How is Math used in Video Game designing and programming?
Math is an absolute fundamental foundation to successful game development and game design.
Math is everything when it comes to games. From having the ability to calculate the trajectory of an Angry Bird flying through the sky, to ensuring that a character can jump and come back down to the ground without the help of mathematics, games simply wouldn't work.
A character wouldn't be able to walk up a slope, slide down a slide, fire a bullet from a gun, or even jump without the help of the mathematics. The most basic of games use some form of math to the most complex of games. Math is essential to the production of games. It is the flour to the cake that game developers are trying to bake. Without it, the cake wouldn't rise.
Math is used in every aspect of game development, including art. Maya is a math based program that plots out the vertices and normals in mathematical form while the artist just uses a tool that allows them to create stunning 3D graphics without worrying about math. Simply put, you could model Godzilla in notepad and push it into Maya, if you knew were to plot the points in numerical form (which is extremely difficult).

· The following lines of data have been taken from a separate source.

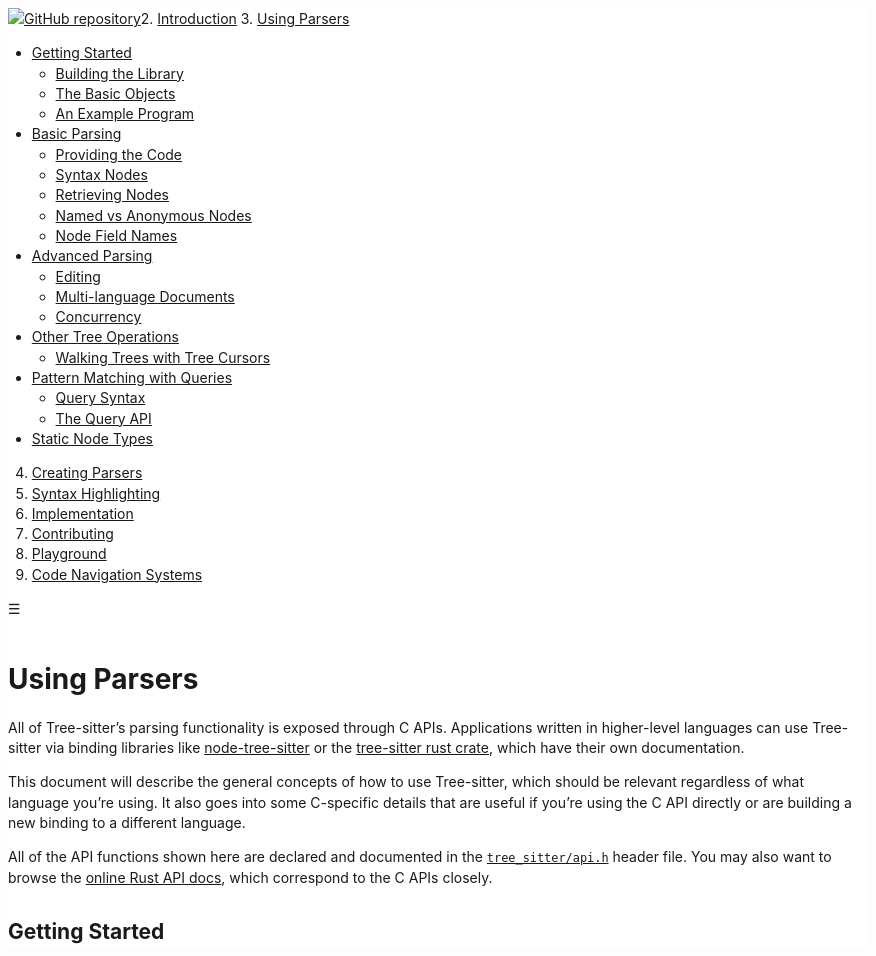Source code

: [![](/tree-sitter/assets/images/tree-sitter-small.png)GitHub repository](https://github.com/tree-sitter/tree-sitter)2. [Introduction](/tree-sitter/)
3. [Using Parsers](/tree-sitter/using-parsers)

- [Getting Started](#getting-started)
  - [Building the Library](#building-the-library)
  - [The Basic Objects](#the-basic-objects)
  - [An Example Program](#an-example-program)
- [Basic Parsing](#basic-parsing)
  - [Providing the Code](#providing-the-code)
  - [Syntax Nodes](#syntax-nodes)
  - [Retrieving Nodes](#retrieving-nodes)
  - [Named vs Anonymous Nodes](#named-vs-anonymous-nodes)
  - [Node Field Names](#node-field-names)
- [Advanced Parsing](#advanced-parsing)
  - [Editing](#editing)
  - [Multi-language Documents](#multi-language-documents)
  - [Concurrency](#concurrency)
- [Other Tree Operations](#other-tree-operations)
  - [Walking Trees with Tree Cursors](#walking-trees-with-tree-cursors)
- [Pattern Matching with Queries](#pattern-matching-with-queries)
  - [Query Syntax](#query-syntax)
  - [The Query API](#the-query-api)
- [Static Node Types](#static-node-types)

4. [Creating Parsers](/tree-sitter/creating-parsers)
5. [Syntax Highlighting](/tree-sitter/syntax-highlighting)
6. [Implementation](/tree-sitter/implementation)
7. [Contributing](/tree-sitter/contributing)
8. [Playground](/tree-sitter/playground)
9. [Code Navigation Systems](/tree-sitter/code-navigation-systems)

☰

# Using Parsers

All of Tree-sitter’s parsing functionality is exposed through C APIs. Applications written in higher-level languages can use Tree-sitter via binding libraries like [node-tree-sitter](https://github.com/tree-sitter/node-tree-sitter) or the [tree-sitter rust crate](https://github.com/tree-sitter/tree-sitter/tree/master/lib/binding_rust), which have their own documentation.

This document will describe the general concepts of how to use Tree-sitter, which should be relevant regardless of what language you’re using. It also goes into some C-specific details that are useful if you’re using the C API directly or are building a new binding to a different language.

All of the API functions shown here are declared and documented in the [`tree_sitter/api.h`](https://github.com/tree-sitter/tree-sitter/blob/master/lib/include/tree_sitter/api.h) header file. You may also want to browse the [online Rust API docs](https://docs.rs/tree-sitter), which correspond to the C APIs closely.

## Getting Started
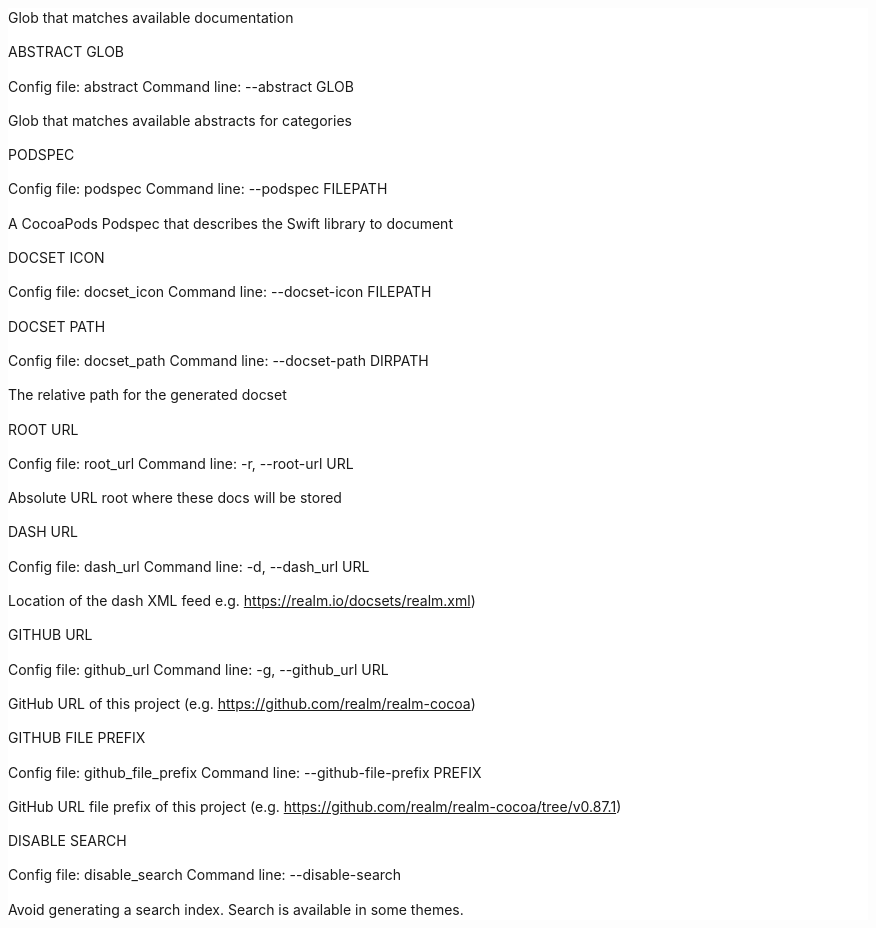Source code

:   Glob that matches available documentation

ABSTRACT GLOB

  Config file:   abstract
  Command line:  --abstract GLOB

  Glob that matches available abstracts for categories

PODSPEC

  Config file:   podspec
  Command line:  --podspec FILEPATH

  A CocoaPods Podspec that describes the Swift library to document

DOCSET ICON

  Config file:   docset_icon
  Command line:  --docset-icon FILEPATH


DOCSET PATH

  Config file:   docset_path
  Command line:  --docset-path DIRPATH

  The relative path for the generated docset

ROOT URL

  Config file:   root_url
  Command line:  -r, --root-url URL

  Absolute URL root where these docs will be stored

DASH URL

  Config file:   dash_url
  Command line:  -d, --dash_url URL

  Location of the dash XML feed e.g. https://realm.io/docsets/realm.xml)

GITHUB URL

  Config file:   github_url
  Command line:  -g, --github_url URL

  GitHub URL of this project (e.g. https://github.com/realm/realm-cocoa)

GITHUB FILE PREFIX

  Config file:   github_file_prefix
  Command line:  --github-file-prefix PREFIX

  GitHub URL file prefix of this project (e.g. https://github.com/realm/realm-cocoa/tree/v0.87.1)

DISABLE SEARCH

  Config file:   disable_search
  Command line:  --disable-search

  Avoid generating a search index. Search is available in some themes.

However, a lot of the math is computed at runtime and handled by the game engines that render back face culling, and the other nitty gritty things that would be too cumbersome to do without the use of using an engine to alleviate the math calculation portion at runtime.
A lot of math in gameplay scripting is fairly simple, but math used in game engine architecture is far more complex and a lot more taxing mentally. Math in game development is simulated either by the developer or handled by the engine at runtime by running computations to calculate the operation that is needed.